Historische Zeichnung von Wintershall-Generaldirektor August Rosterg (1870-1945), undatiert.

Zwischen Opportunismus und Pragmatismus. Die Verstrickung der Wintershall AG und ihrer Vorstände mit dem Nationalsozialismus

Apl. Prof. Dr. Ingo Köhler, 
Hessisches Wirtschaftsarchiv, Darmstadt

Unternehmensgeschichte als Erinnerungskultur

Das Erinnern an die Folgen von persönlicher Diskriminierung und Verfolgung, von Zwangsarbeit, Ausbeutung und Beraubung gibt den Opfern Gesicht und Stimme. Umso mehr die Generation der Betroffenen langsam verschwindet, gilt es, dem Vergessen entgegenzuwirken. Ihre Geschichte weiterzutragen, ist eine Frage des gebührenden Respekts und der taktvollen Pietät.

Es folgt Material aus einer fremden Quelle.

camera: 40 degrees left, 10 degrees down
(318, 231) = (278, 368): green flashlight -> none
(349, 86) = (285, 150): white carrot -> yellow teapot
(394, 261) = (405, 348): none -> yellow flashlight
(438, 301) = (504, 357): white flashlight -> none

Noch wertvoller wird die Selbsterkenntnis über die Rolle des eigenen Unternehmens im NS allerdings, wenn sie nicht nur rückwärtsgewandt als mahnender Zeigefinger der Vergangenheit aufgefasst wird. Aus der historischen Verantwortung kann eine zukunftsorientierte Erinnerungskultur im Unternehmen erwachsen, die sich den Werten von Demokratie, Vielfalt und Miteinander versichert und verschreibt. Gerade angesichts der historischen Selbstvergessenheit, die manche gesellschaftlichen Debatten heute wieder prägt, kommt den Lehren aus der eigenen Unternehmensgeschichte eine kostbare identitätsstiftende Bedeutung zu.

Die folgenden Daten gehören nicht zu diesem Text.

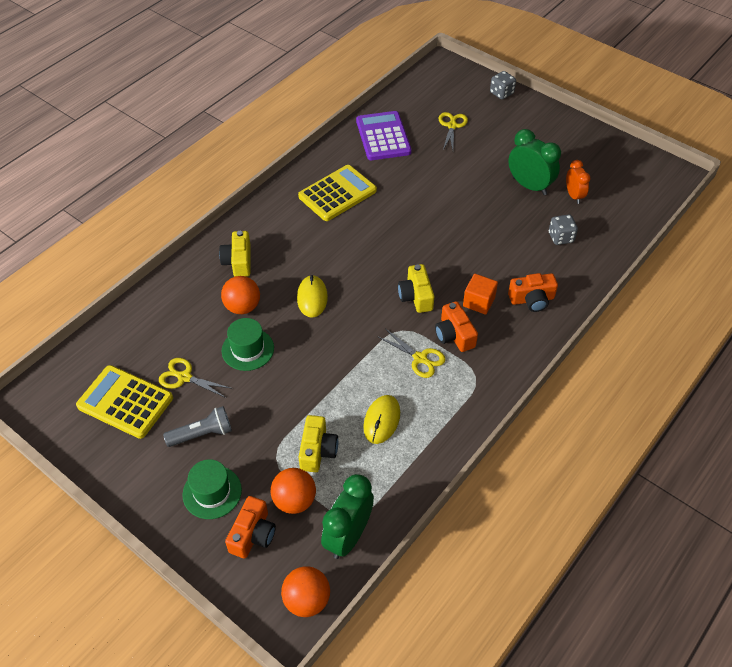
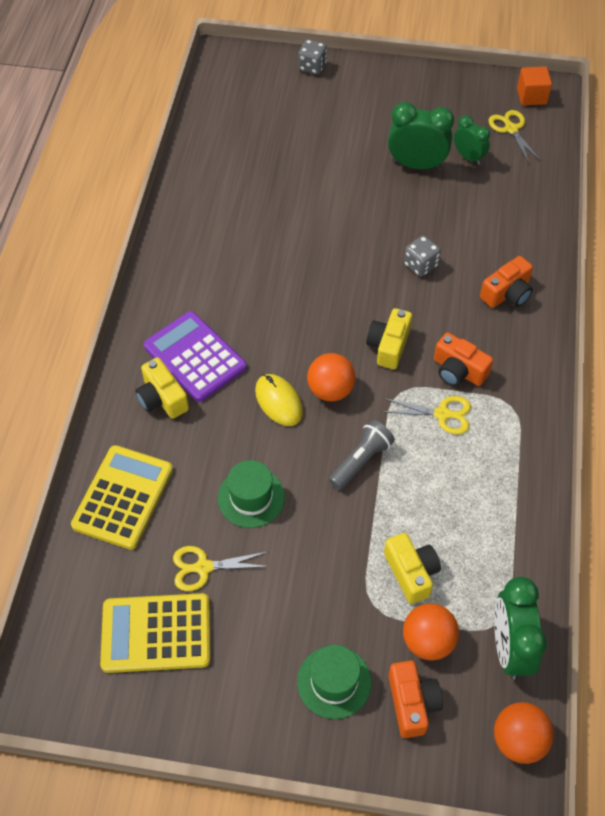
camera: 30 degrees left, 5 degrees up
(202, 434) = (273, 622): grey flashlight -> grey flashlight (361, 461)
(242, 307) = (208, 450): orange ball -> orange ball (330, 390)
(337, 194) = (216, 264): yellow calculator -> yellow calculator (123, 497)
(381, 420) = (452, 503): yellow mouse -> none
(383, 136) = (218, 172): purple calculator -> purple calculator (195, 357)
(416, 296) = (388, 346): yellow camera -> yellow camera turned 60 degrees clockwise
(452, 126) = (286, 128): yellow scissors -> yellow scissors (511, 129)
(478, 302) = (457, 321): orange cube -> orange cube (531, 96)
(560, 237) = (488, 210): grey dice -> grey dice (420, 265)
(574, 196) = (468, 157): orange clock -> green clock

Die Wintershall AG verstrickte sich in der Zeit des Nationalsozialismus tief mit den Machenschaften des Unrechtsregimes. Sich dieser historischen Verantwortung zu stellen, besitzt auch für das heutige Unternehmen eine wichtige Bedeutung.

 

August Rosterg: Ein berechnender Kooperationspartner des NS-Regimes

Eine Schlüsselrolle in der Verbindung zwischen der Wintershall AG und dem NS-Regime kommt dem Generaldirektor August Rosterg (1870-1945) zu. 

Der westfälische Ingenieur lenkte die Geschicke des Unternehmens bereits seit 1916 mit großem Erfolg. Er war ein autoritärer Patriarch und im Kern konservativer Unternehmer. Die Weimarer Republik lehnte Rosterg ab, da er die Wirtschaftspolitik zu sehr von der politischen Linken und starken Gewerkschaften geprägt sah, die mit ihren übertriebenen Lohn- und Arbeitszeitforderungen den Erfolg seines Unternehmens bedrohen würden. Der Generaldirektor wünschte sich einen starken Staat, der das deutsche Kalisyndikat gegenüber ausländischen Wettbewerbern schützen, den Firmen zugleich möglichst große Handlungsfreiheiten zusichern sollte.

Es waren diese reaktionären, antidemokratischen Überzeugungen, gepaart mit geschäftlichem Opportunismus, die Rosterg motivierten, die Nationalsozialisten schon seit 1931 auf ihrem Weg zur Machterlangung zu unterstützen. Der Wintershall-Vorstand zählte damit zu den frühen Förderern des NS. Gemeinsam mit Günther Quandt, dem Großeigner und Aufsichtsratsvorsitzenden der Wintershall, und anderen Industriellen traf er schon vor 1933 mehrfach persönlich mit Adolf Hitler zusammen, um den zukünftigen Wirtschaftskurs zu besprechen. Im Frühjahr 1932 gehörte er zu den Gründungsmitgliedern des sog. „Keppler-Kreises“ und versorgte die NS-Bewegung vor und nach der Machterlangung mit großzügigen Spenden. Über den „Freundeskreis Reichsführer SS“ trat er 1935/36 in persönlichen Kontakt mit Heinrich Himmler und begann, auch die weltanschaulichen und parteipolizeilichen Projekte der SS finanziell zu fördern.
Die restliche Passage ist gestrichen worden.